UGENE also has the option to create comparisons between two sequences using dotplots. For the creation of a dotplot you need two sequences, these will be compared to each other. In essence a dotplot will show you any position on the first genome which is similar to a position anywhere on the other genome as a dot, when positions do not match the graph will not show you anything. Using the two different paths, create a dotplot by clicking Tools → Build dotplot. Select path1 and path2 as the two different sequences, make sure to use genbank files so you will also see the annotations for the sequences. Click next, check “Search inverted repeat” and click “OK”. You image should look something like this:
➔ Can you see differences between the two paths? If so, what are the differences?
We want to see if our paths will have a similar pattern and order to previously published data. We have downloaded a reference to be able to compare our sequence to this reference. Once again go to Tools → Build dotplot. Select one of your sequences and the reference sequence (located at /NERC_training/plastid_annotation/plastid_annotation_references/Cotinus_coggygria_NC_054342.1.gb). Make sure to again check “Search inverted repeat” and in this case also set the identity to 90%.
➔ Are there differences between your sequence and the reference sequence?
➔ Check both paths in this manner, does one seem more similar to the reference?
Make a note of this, you will need it later on.
Do not worry if your sequences are different to the reference sequence, we can continue with these sequences.
In the case that the sequence has a different order, in a regular situation we would try to find out why the sequence is different, try different settings for the assembly of the plastid, try different tools to see if another tool might be more suitable for this specific species or run, however in this case we do not have the time.
If you do have the time and want to take a look, you can rerun ptGAUL using different settings, use -c in ptGAUL to change the minimal coverage. You do not have to redo the annotation for the creation of the dotplot, you can create a dotplot between a fasta file and a genbank in UGENE without a problem.
In some cases, ptGAUL has made assumptions which are not true. We will take a look together to see if we can fix some of these assumptions.
Now that we have a sequence and we have an annotation, we need to finally find out what we are actually working on. For this we will extract a barcode gene from one of the paths, which we will run through BOLD to get an idea of what we are looking at.
The barcode gene we will take a look at is matK. Open your genbank file in UGENE by going to File → Open and locating your genbank file. We can look for the gene visually, however searching for it is an easier option. At the bottom of your screen below the visual version of our plastid, there is a list with feature information which can be opened. Right click the list and choose Find Qualifier. In the pop-up (shown in the figure below), in the field for value, we are going to put the name of the gene which we are looking for.
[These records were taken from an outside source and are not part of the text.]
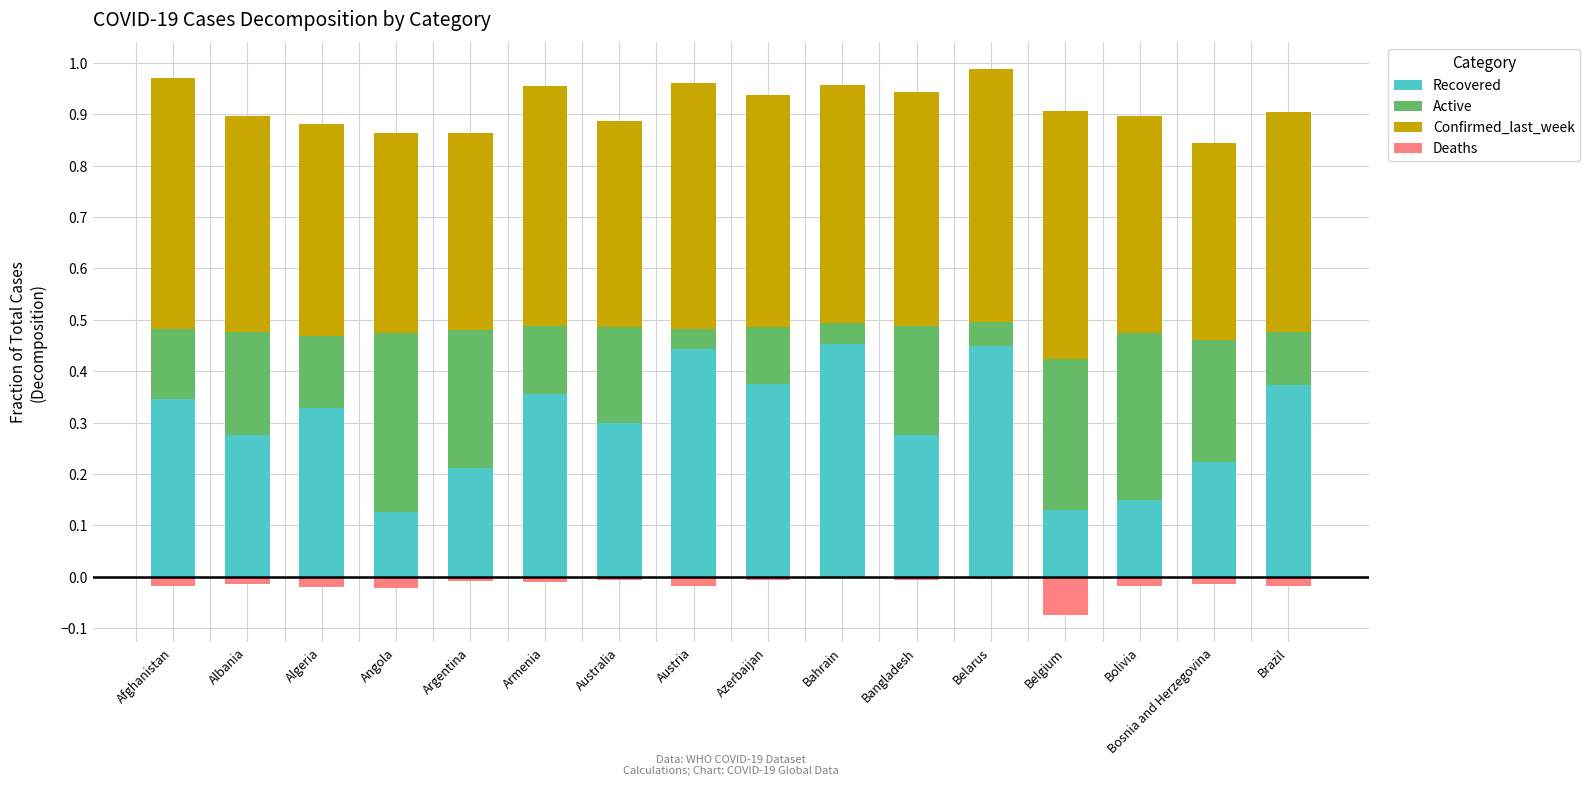

At which category is the sum across all series the highest?

Belarus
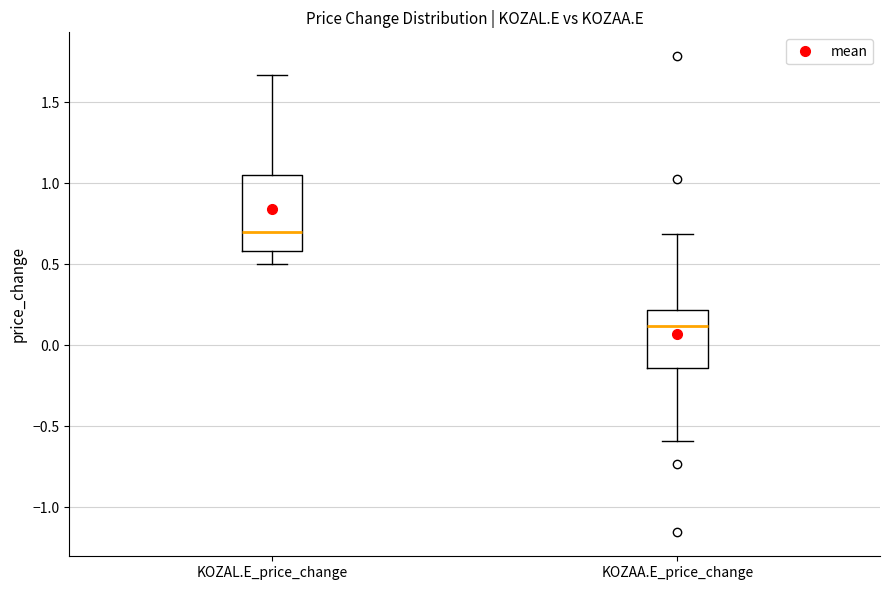

Which box has the highest median line?

KOZAL.E_price_change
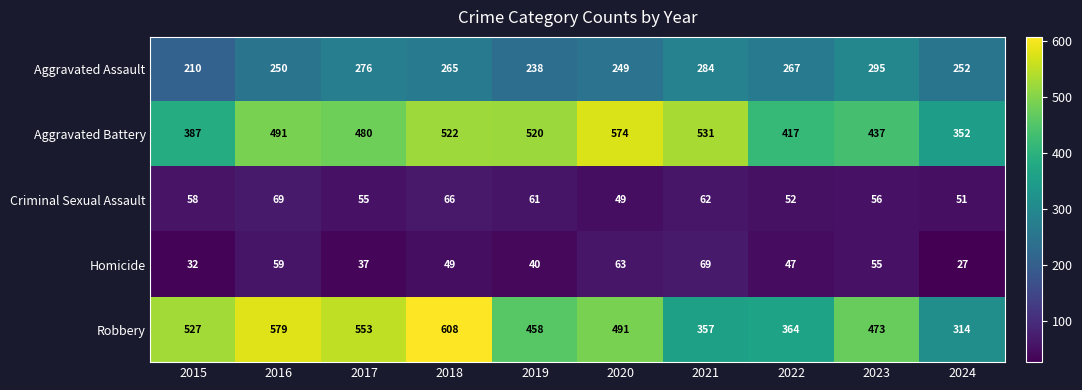

At 2016, list the series in order from largest to smallest.

Robbery, Aggravated Battery, Aggravated Assault, Criminal Sexual Assault, Homicide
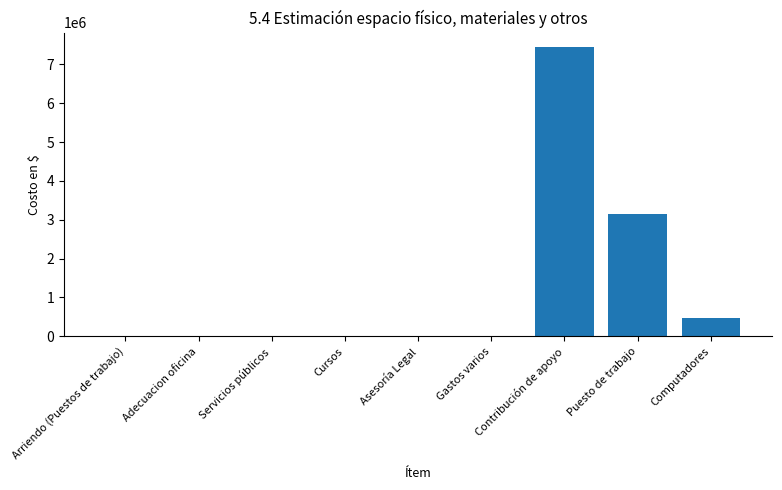

What is the sum of all values?

11057130.9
In this case we will look for matK. Click next and we should find the gene of interest. Once we have found it, we can click on the gene and see where it is on our plasmid. To copy the sequence, we can right click the gene in the feature list, go to copy/paste and select “Copy annotation sequence”. We can now paste the sequence anywhere, you can save the sequence in a separate file if you would like, however in this case we can paste the sequence into BOLD directly.
Go to https://www.boldsystems.org/index.php/IDS_OpenIdEngine, select “Plant Identification” and paste the sequence into the fasta sequence field. Continue by pressing Submit at the bottom of the form. It might take a few minutes before you get any results. The results should look something like the following.
As a second identification method BLAST can be used (https://blast.ncbi.nlm.nih.gov/Blast.cgi). Click on nucleotide blast and paste the sequence into the top box. In this case we do not need to change any of the other settings, so we can click BLAST at the bottom to start the comparison.
If you have time, do the same for the rbcL gene, do the results match?
➔ What species do you think you are working on?